Dan ia menggunakan waktu satu tahu penuh sekadar untuk mengutak-atik skuat dan mencoba puluhan pemain. Sampai akhirnya, pada 31 Mei 2016, menetapkan skuat yang berisikan sebagian besar pemain "kurang terkenal". Pilihan yang memunculkan perdebatan riuh di Italia.
Kemenangan atas Belgia sedikit mengurangi keriuhan. Namun belum sepenuhnya. Taktik revolusioner Conte, yakni menempatkan sekaligus dua gelandang box to box yang bermain melebar (satu konsep yang tak lazim), Marco Parolo dan Emanuele Giaccherini, dinilai berisiko tinggi.
Belgia yang "demam panggung" mungkin tidak siap dengan strategi ini dan gagal mengantisipasi. Namun menghadapi Swedia, situasinya akan berbeda.
Tidak seperti Belgia yang banyak menahan dan menguasai bola,Swedia juga acap kali kalah dalam perkara possesion. Mengandalkan efektivitas juga. Jika ada kesempatan, gelandang-gelandang, atau bahkan bek-bek Sewdia, lebih suka mengirim bola ke depan untuk diselesaikan oleh ujung tombak mereka, Zlatan Ibrahimovich.
"Tim ini (Swedia) dari tahun ke tahun sebenarnya tak pernah terlalu cemerlang. Tak banyak pemain hebat. Tidak melahirkan banyak bintang. Tapi beberapa tahun ini mereka punya senjata yang benar-benar mematikan," kata Buffon pada Football Italia.

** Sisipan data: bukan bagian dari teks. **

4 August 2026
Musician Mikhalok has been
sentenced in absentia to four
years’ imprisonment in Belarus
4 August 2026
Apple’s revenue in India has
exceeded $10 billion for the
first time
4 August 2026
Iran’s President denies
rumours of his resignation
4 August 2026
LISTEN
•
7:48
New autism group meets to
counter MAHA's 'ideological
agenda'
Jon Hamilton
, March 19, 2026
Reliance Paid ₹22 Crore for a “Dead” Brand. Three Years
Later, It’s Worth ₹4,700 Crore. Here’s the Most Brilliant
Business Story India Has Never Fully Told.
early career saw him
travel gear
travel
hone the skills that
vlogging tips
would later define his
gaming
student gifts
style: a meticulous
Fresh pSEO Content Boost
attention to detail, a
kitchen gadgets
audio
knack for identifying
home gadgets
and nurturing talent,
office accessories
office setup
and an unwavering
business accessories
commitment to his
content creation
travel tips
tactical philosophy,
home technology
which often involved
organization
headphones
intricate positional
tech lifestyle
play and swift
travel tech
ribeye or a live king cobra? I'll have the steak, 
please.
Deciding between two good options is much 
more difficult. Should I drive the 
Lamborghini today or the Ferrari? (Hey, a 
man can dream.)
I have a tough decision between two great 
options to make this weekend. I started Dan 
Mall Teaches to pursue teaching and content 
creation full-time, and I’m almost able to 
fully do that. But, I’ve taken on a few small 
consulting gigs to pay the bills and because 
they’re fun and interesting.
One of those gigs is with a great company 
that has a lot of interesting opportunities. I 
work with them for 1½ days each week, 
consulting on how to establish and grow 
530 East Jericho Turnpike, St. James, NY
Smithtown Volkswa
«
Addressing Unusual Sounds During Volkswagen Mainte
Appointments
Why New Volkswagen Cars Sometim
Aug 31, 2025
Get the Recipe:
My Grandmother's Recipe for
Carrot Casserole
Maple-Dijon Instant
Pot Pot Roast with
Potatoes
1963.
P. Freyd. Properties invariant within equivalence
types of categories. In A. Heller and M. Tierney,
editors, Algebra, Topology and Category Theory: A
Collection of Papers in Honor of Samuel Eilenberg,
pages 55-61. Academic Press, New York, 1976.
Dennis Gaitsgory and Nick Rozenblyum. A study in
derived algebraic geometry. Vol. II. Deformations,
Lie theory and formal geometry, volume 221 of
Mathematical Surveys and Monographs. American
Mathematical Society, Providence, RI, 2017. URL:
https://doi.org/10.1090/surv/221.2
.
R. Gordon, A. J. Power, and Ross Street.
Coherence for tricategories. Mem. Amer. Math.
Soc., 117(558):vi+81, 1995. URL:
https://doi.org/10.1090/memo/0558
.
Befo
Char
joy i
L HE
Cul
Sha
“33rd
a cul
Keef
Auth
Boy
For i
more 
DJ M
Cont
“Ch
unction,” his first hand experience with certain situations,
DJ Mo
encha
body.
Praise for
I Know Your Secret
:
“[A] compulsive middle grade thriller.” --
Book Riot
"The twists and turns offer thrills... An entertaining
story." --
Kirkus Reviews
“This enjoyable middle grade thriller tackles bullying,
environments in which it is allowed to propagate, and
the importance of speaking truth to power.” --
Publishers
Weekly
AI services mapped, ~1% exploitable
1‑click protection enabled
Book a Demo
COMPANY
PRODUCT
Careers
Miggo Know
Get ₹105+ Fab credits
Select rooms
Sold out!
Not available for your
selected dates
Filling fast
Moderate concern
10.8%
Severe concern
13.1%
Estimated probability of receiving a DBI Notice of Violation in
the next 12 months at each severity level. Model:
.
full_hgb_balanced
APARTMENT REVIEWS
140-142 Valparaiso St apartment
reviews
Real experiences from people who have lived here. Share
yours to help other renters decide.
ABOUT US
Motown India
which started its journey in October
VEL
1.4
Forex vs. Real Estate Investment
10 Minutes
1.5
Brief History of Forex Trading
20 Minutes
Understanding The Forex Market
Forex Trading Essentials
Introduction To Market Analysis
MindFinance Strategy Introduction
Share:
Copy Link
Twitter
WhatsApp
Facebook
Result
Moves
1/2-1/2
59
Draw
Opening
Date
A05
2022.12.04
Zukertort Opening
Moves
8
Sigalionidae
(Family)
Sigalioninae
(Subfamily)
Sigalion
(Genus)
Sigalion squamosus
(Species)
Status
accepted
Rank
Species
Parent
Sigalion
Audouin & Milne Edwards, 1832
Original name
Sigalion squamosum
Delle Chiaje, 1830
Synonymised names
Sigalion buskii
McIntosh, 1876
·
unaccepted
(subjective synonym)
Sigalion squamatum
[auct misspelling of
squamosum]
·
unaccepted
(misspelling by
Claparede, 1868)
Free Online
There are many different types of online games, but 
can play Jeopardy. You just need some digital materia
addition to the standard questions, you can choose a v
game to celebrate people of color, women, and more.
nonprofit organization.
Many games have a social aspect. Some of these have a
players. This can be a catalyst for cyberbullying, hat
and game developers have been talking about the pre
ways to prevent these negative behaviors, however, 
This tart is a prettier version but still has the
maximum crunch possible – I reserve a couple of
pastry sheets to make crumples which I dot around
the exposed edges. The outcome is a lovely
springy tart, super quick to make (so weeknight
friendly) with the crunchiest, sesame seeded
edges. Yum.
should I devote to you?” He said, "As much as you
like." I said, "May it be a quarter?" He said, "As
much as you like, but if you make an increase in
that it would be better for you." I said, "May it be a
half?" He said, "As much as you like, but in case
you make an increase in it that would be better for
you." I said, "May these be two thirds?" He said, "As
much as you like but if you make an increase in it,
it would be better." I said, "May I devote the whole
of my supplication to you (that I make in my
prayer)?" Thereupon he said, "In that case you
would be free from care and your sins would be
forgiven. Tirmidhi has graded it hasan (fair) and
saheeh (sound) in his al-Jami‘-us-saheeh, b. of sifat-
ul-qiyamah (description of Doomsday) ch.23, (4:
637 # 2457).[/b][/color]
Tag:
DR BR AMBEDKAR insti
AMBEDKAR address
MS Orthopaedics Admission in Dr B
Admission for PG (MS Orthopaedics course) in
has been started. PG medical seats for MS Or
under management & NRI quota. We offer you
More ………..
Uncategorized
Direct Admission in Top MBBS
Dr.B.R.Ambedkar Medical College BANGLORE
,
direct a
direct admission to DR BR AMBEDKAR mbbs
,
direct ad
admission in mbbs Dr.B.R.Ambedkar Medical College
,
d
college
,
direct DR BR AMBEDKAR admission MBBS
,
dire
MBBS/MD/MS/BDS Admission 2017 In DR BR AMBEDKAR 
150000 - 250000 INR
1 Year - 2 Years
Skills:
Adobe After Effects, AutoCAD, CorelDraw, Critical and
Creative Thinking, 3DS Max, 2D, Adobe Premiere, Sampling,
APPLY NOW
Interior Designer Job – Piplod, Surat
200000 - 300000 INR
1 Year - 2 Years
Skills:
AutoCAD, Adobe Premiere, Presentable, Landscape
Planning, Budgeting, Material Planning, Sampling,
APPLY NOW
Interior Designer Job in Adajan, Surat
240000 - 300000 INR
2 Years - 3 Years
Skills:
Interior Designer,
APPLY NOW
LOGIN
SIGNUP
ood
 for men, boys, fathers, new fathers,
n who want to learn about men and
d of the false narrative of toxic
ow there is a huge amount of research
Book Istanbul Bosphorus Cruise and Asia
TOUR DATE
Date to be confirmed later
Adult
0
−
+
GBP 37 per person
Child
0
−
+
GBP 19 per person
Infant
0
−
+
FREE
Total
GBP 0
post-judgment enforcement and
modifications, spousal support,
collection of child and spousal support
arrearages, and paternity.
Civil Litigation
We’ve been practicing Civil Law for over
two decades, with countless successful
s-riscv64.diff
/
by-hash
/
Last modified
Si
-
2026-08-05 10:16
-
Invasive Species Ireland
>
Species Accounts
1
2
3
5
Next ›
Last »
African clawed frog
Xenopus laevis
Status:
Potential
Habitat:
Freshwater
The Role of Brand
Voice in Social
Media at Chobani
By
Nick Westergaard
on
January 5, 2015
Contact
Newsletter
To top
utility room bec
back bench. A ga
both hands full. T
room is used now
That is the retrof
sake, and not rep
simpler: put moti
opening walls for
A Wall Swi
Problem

Buffon memang punya sekian pengalaman buruk menghadapi Ibra --sapaan Zlatan Ibrahimovic. Baik di level klub maupun tim nasional. Tahun 2004, juga di babak grup ajang Euro, Ibra membuyarkan harapan Italia untuk meraih kemenangan. Bukan sekadar gol. Bukan gol biasa. Tetapi gol yang sekaligus mempermalukan.
Berawal dari tendangan sudut yang menciptakan kemelut di kotak penalti Italia pada menit 85, Ibra yang dikepung pemain Italia, membalikkan badan dan menghujamkan bola dengan tumitnya. Buffon yang mencoba menyergap hanya menerpa angin. Inilah satu di antara gol yang membuat Ibrahimovich mendapatkan julukannya yang masyhur, Ibracadabra.
Julukan yang merujuk pada mantra sihir. Dunia keajaiban. Dan Zlatan Ibrahimovich memang seringkali menunjukkan keajaiban itu. Zlatan adalah sepakbola itu sendiri, kata Jose Mourinho, pelatih yang pernah menanganinya di Inter Milan. Dia bisa saja sepanjang 80 menit hanya berlari-lari di lapangan, tidak menyentuh bola, namun sentuhan pertamanya dapat berbuah gol.
Di Swedia, sejak tahun 2013, ada kata baru dalam kamus, yakniZlatanera. Kata yang diambil dari nama Zlatan Ibrahimovich. Artinya adalah dominasi, bagaimana melewati tiap-tiap halang-rintang dengan perjuangan yang hebat.
Kontra Republik Irlandia, sihir Ibra memang belum keluar. Permainan keras dan cepat Irlandia menyulitkan Swedia keluar dari tekanan dan gagal berkembang. Martin O'Neill, pelatih Irlandia, menugaskan dua pemainnya secara bergantian menjaga Ibrahimovich. Bukan mengawalnya man to man, melainkan memutus alur bola untuknya.
Namun kegagalan di laga pertama itu tak lantas membuat kubuItalia lengah. Giorgio Chiellini menyebut skor 1-1 Swedia kontra Republik Irlandia tidak bisa dijadikan rapor untuk mengukur Zlatan Ibrahimovich.
"Dia tipikal pemain yang mampu mengubah jalannya pertandingan. Kuncinya adalah konsentrasi. Lengah sedikit akan jadi petaka. Irlandia mampu melakukannya, begitu juga kami," katanya.
Antonio Conte pun berpikiran serupa. Pada sesi latihan tim nasional Italia, kemarin, ia memberikan latihan khusus pada pemain-pemain lini belakang. Seorang pemain dijadikan target penjagaan. Tidak disebutkan siapa pemain itu. Namun sepertinya dia diandaikan sebagai Zlatan Ibrahimovich.